__The task__:
From the entries below, copy every line where the string "Waffenlieferungen" appears.

__Records shown__:
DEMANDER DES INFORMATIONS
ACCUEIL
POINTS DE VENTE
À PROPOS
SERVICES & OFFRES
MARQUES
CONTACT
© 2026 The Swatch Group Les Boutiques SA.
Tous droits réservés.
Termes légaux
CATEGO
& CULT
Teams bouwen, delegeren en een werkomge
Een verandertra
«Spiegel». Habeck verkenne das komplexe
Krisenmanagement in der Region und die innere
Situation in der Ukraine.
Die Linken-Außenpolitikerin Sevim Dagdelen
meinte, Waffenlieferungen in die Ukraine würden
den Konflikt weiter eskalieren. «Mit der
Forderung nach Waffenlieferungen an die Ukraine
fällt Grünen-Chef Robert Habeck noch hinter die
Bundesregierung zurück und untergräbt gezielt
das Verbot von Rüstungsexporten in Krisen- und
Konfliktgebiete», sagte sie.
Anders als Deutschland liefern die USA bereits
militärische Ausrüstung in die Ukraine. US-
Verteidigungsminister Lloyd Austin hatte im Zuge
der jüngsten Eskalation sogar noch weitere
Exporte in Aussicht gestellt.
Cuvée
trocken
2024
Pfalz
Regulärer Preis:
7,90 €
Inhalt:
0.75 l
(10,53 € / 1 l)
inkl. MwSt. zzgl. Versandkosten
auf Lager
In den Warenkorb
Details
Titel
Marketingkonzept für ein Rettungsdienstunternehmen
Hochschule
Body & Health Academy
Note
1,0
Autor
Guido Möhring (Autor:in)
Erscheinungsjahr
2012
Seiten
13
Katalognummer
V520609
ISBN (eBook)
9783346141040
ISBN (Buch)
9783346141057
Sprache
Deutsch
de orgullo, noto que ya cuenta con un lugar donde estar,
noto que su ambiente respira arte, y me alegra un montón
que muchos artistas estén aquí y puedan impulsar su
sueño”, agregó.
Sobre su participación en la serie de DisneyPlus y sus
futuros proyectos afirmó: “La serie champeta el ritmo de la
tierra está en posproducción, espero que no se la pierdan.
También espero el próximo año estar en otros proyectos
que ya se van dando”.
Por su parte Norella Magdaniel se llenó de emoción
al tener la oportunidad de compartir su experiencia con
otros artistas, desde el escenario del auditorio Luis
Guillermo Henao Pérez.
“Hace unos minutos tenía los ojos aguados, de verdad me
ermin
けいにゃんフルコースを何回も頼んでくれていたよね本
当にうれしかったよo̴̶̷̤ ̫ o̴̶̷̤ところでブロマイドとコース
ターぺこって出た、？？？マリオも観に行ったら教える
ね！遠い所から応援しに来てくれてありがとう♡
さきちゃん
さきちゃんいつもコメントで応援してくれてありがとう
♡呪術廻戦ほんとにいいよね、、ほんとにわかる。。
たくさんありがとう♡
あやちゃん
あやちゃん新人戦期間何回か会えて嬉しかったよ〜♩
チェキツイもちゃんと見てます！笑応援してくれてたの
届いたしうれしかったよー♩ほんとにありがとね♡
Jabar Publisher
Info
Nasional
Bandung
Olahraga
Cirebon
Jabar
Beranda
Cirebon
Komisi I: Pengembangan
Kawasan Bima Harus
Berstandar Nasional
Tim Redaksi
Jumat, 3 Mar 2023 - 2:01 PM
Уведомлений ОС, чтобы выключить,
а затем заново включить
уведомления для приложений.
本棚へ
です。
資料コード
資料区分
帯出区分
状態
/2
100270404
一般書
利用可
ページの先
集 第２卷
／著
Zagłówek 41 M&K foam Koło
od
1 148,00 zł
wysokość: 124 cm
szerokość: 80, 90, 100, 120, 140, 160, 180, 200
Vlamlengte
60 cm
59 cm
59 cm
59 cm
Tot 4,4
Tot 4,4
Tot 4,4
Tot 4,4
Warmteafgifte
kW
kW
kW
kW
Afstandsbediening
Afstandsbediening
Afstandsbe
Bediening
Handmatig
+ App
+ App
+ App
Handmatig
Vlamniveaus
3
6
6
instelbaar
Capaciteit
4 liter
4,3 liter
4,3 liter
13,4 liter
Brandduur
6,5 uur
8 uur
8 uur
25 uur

...

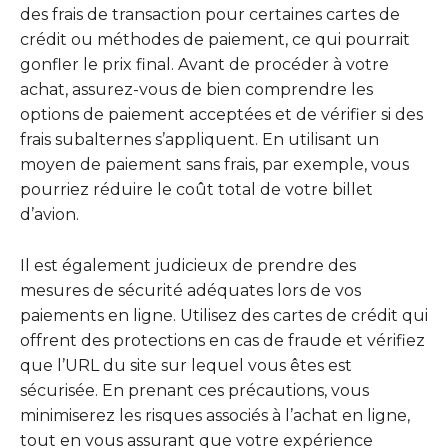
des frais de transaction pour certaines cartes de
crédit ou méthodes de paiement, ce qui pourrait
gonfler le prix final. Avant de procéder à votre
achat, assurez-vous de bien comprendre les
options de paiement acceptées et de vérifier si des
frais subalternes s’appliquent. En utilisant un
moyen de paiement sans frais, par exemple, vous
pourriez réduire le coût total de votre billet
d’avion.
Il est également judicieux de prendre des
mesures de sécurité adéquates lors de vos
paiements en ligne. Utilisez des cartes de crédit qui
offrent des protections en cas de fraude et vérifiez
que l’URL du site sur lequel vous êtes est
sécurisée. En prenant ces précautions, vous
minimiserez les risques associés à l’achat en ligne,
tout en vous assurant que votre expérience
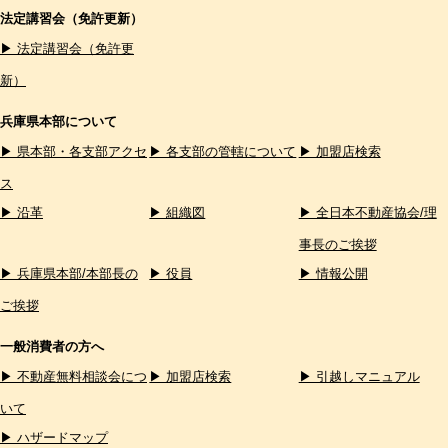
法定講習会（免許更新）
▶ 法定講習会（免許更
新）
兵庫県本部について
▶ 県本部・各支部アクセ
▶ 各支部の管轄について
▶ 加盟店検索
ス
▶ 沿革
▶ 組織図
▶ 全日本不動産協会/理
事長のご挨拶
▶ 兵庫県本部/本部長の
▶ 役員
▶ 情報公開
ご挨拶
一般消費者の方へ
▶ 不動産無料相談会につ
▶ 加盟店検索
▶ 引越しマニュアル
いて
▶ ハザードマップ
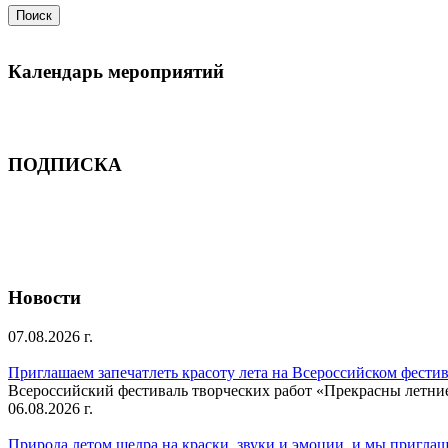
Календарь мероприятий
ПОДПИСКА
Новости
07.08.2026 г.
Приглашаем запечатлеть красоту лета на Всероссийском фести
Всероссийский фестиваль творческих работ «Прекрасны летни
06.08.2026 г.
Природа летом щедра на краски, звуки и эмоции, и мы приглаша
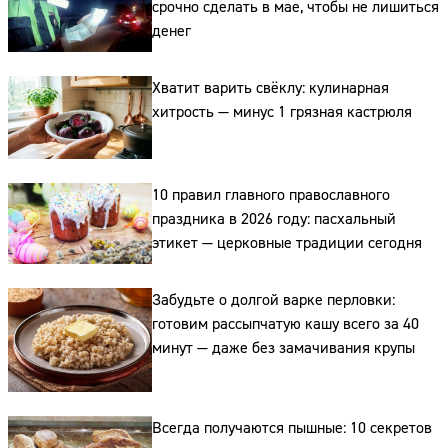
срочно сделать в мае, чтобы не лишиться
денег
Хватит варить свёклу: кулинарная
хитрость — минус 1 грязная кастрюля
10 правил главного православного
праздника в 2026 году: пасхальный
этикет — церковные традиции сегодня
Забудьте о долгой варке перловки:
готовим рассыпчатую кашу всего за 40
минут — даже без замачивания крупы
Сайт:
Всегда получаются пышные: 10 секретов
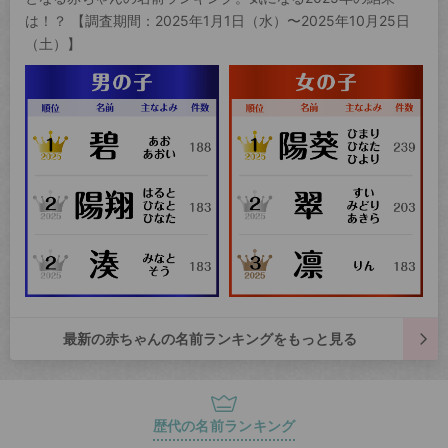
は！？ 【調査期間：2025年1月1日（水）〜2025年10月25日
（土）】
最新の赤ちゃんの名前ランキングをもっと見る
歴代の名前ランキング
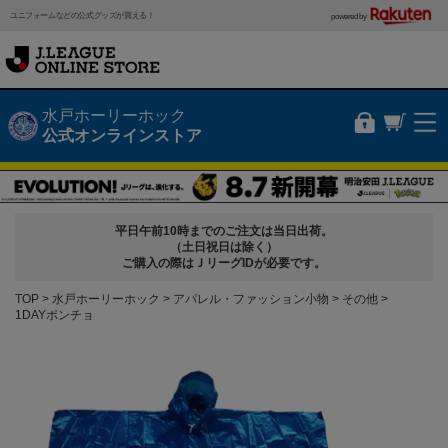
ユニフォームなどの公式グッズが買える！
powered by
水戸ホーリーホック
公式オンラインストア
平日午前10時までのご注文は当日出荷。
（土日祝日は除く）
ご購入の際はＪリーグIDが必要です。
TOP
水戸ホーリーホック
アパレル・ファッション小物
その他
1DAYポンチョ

__Reply to the exercise__:
meinte, Waffenlieferungen in die Ukraine würden
Forderung nach Waffenlieferungen an die Ukraine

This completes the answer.